First, we show a result on stitching images using only homographies. This is the result of stitching four images together; we notice the cascading distortion effects, as the image gets stretched more and more.
This is avoided mostly by performing a cylindrical warp, as demonstrated in the second mosaic, which spans a full 180 degrees as taken from the 6th floor Soda balcony.
However, this is not a perfect cylindrical warp. This is mostly the fault of taking the pictures using a cell phone camera on a non-stable surface. Not only does the focal length change from picture to picture due to an autofocus "feature" that I can't control, it's really, really hard to keep the camera rotationally still. Even through this, the result is much better than the standard stitching.

Bells & Whistles : Image Insertion
Given some image, we can also insert it into another image using a homography to ensure that the insertion lines up correctly with the target area. Below I demonstrate two examples on times square.
I didn't know Professor Efros was advertising on Times Square! And wow, times square advertizes itself!

Bells & Whistles : Automatic Image Alignment
Following the given process, we can also stitch our images automatically.
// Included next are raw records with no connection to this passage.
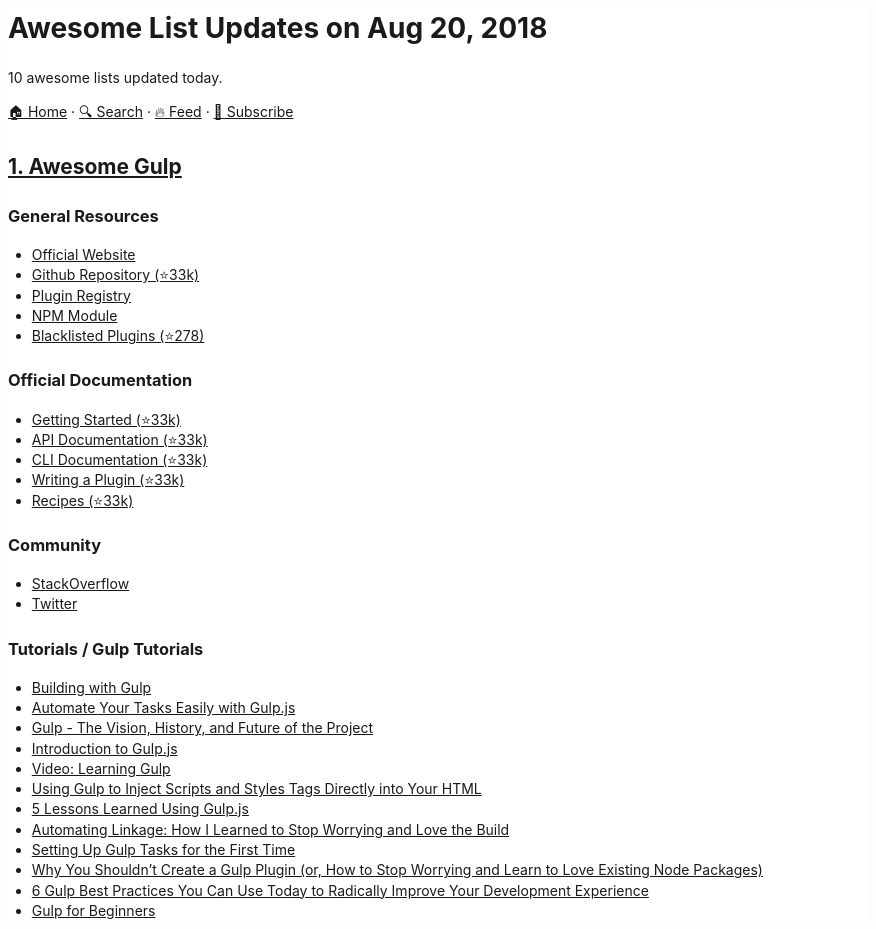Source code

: # Awesome List Updates on Aug 20, 2018

10 awesome lists updated today.

[🏠 Home](/README.md) · [🔍 Search](https://test.trackawesomelist.com/search/) · [🔥 Feed](https://test.trackawesomelist.com/rss.xml) · [📮 Subscribe](https://trackawesomelist.us17.list-manage.com/subscribe?u=d2f0117aa829c83a63ec63c2f&id=36a103854c)



## [1. Awesome Gulp](/content/alferov/awesome-gulp/README.md)

### General Resources

*   [Official Website](http://gulpjs.com/)
*   [Github Repository (⭐33k)](https://github.com/gulpjs/gulp)
*   [Plugin Registry](http://gulpjs.com/plugins/)
*   [NPM Module](https://www.npmjs.com/package/gulp)
*   [Blacklisted Plugins (⭐278)](https://github.com/gulpjs/plugins/blob/master/src/blackList.json)

### Official Documentation

*   [Getting Started (⭐33k)](https://github.com/gulpjs/gulp/blob/master/docs/getting-started.md)
*   [API Documentation (⭐33k)](https://github.com/gulpjs/gulp/blob/master/docs/API.md)
*   [CLI Documentation (⭐33k)](https://github.com/gulpjs/gulp/tree/master/docs#articles)
*   [Writing a Plugin (⭐33k)](https://github.com/gulpjs/gulp/blob/master/docs/writing-a-plugin/README.md)
*   [Recipes (⭐33k)](https://github.com/gulpjs/gulp/tree/master/docs/recipes)

### Community

*   [StackOverflow](http://stackoverflow.com/questions/tagged/gulp)
*   [Twitter](https://twitter.com/gulpjs)

### Tutorials / Gulp Tutorials

*   [Building with Gulp](https://www.smashingmagazine.com/2014/06/building-with-gulp/)
*   [Automate Your Tasks Easily with Gulp.js](https://scotch.io/tutorials/automate-your-tasks-easily-with-gulp-js)
*   [Gulp - The Vision, History, and Future of the Project](https://medium.com/@contrahacks/gulp-3828e8126466)
*   [Introduction to Gulp.js](http://stefanimhoff.de/tag/gulp/)
*   [Video: Learning Gulp](http://leveluptuts.com/tutorials/learning-gulp)
*   [Using Gulp to Inject Scripts and Styles Tags Directly into Your HTML](http://blog.johnnyreilly.com/2015/02/using-gulp-in-asp-net-instead-of-web-optimization.html)
*   [5 Lessons Learned Using Gulp.js](http://denbuzze.com/post/5-lessons-learned-using-gulpjs/)
*   [Automating Linkage: How I Learned to Stop Worrying and Love the Build](http://conan.is/bower/gulp/wiredep/javascript/2014/08/18/automating_linkage-or-how-i-learned-to-stop-worrying-and-love-the-build.html)
*   [Setting Up Gulp Tasks for the First Time](https://www.codementor.io/development-process/tutorial/how-to-set-up-gulp-beginner-guide#/)
*   [Why You Shouldn’t Create a Gulp Plugin (or, How to Stop Worrying and Learn to Love Existing Node Packages)](http://blog.overzealous.com/post/74121048393/why-you-shouldnt-create-a-gulp-plugin-or-how-to)
*   [6 Gulp Best Practices You Can Use Today to Radically Improve Your Development Experience](http://blog.rangle.io/angular-gulp-bestpractices/)
*   [Gulp for Beginners](https://css-tricks.com/gulp-for-beginners/)
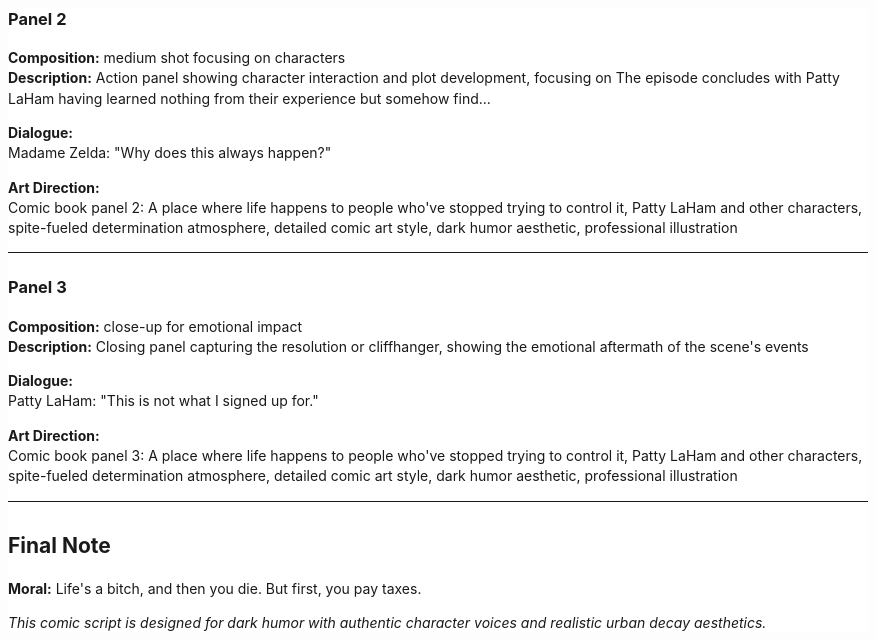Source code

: 
### Panel 2

**Composition:** medium shot focusing on characters  
**Description:** Action panel showing character interaction and plot development, focusing on The episode concludes with Patty LaHam having learned nothing from their experience but somehow find...

**Dialogue:**  
Madame Zelda: "Why does this always happen?"

**Art Direction:**  
Comic book panel 2: A place where life happens to people who've stopped trying to control it, Patty LaHam and other characters, spite-fueled determination atmosphere, detailed comic art style, dark humor aesthetic, professional illustration

---

### Panel 3

**Composition:** close-up for emotional impact  
**Description:** Closing panel capturing the resolution or cliffhanger, showing the emotional aftermath of the scene's events

**Dialogue:**  
Patty LaHam: "This is not what I signed up for."

**Art Direction:**  
Comic book panel 3: A place where life happens to people who've stopped trying to control it, Patty LaHam and other characters, spite-fueled determination atmosphere, detailed comic art style, dark humor aesthetic, professional illustration

---

## Final Note
**Moral:** Life's a bitch, and then you die. But first, you pay taxes.

*This comic script is designed for dark humor with authentic character voices and realistic urban decay aesthetics.*
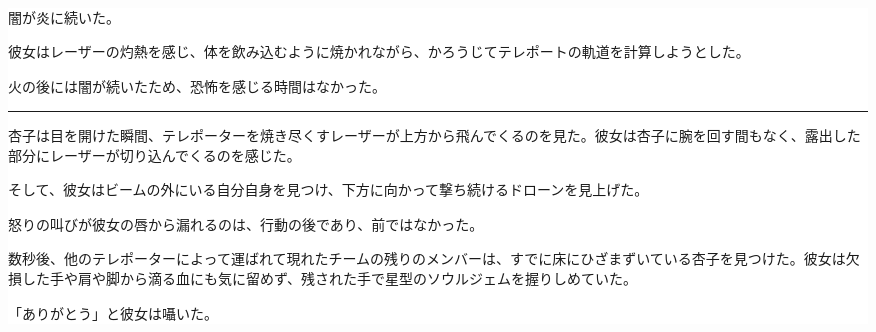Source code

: 闇が炎に続いた。

彼女はレーザーの灼熱を感じ、体を飲み込むように焼かれながら、かろうじてテレポートの軌道を計算しようとした。

火の後には闇が続いたため、恐怖を感じる時間はなかった。

***

杏子は目を開けた瞬間、テレポーターを焼き尽くすレーザーが上方から飛んでくるのを見た。彼女は杏子に腕を回す間もなく、露出した部分にレーザーが切り込んでくるのを感じた。

そして、彼女はビームの外にいる自分自身を見つけ、下方に向かって撃ち続けるドローンを見上げた。

怒りの叫びが彼女の唇から漏れるのは、行動の後であり、前ではなかった。

数秒後、他のテレポーターによって運ばれて現れたチームの残りのメンバーは、すでに床にひざまずいている杏子を見つけた。彼女は欠損した手や肩や脚から滴る血にも気に留めず、残された手で星型のソウルジェムを握りしめていた。

「ありがとう」と彼女は囁いた。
I use this for most of the images in this project (since it's a major pain to actually select control points by hand).

1. Find the Harris detector corner points. This can be done either by convolving with the Harris matrix or using a built-in library (faster).

2. Use Adaptive Non-Maximal Suppression to get a well-distributed set of interest points. The output points from ANMS are circled in blue. I arbitrarily chose to find the 500 strongest points. This is done by computing the suppression radius (the minimum absolute distance from p1 where a point p2 exists that has a stronger value) for each point, then sorting.

3/4. Extract features as a 9x9 patch around each interest point, after gaussian blurring and downsizing by a factor of 4. Then match features by SSD, threshholding on the ratio between the nearest neighbor and the second-nearest neighbor. Take the 30 strongest matches.

5. Using RANSAC, find a set of matching inlier points by going through multiple iterations. Essentially, we select 4 random points, compute H, and find the number of points that are within 1 pixel of where they should be after transformation; this is the inlier set. Then over multiple iterations, we maximize the size of the inlier set, and use that set to compute the least-squares approximation of H to use for projective warping.

6. Warp and stitch the images together as shown above.

What I learned
Projective transforms are a fundamental part of computer graphics, and of course would play an equally fundamental role in CV. There's still a wide range of applications to explore for the following parts of this project.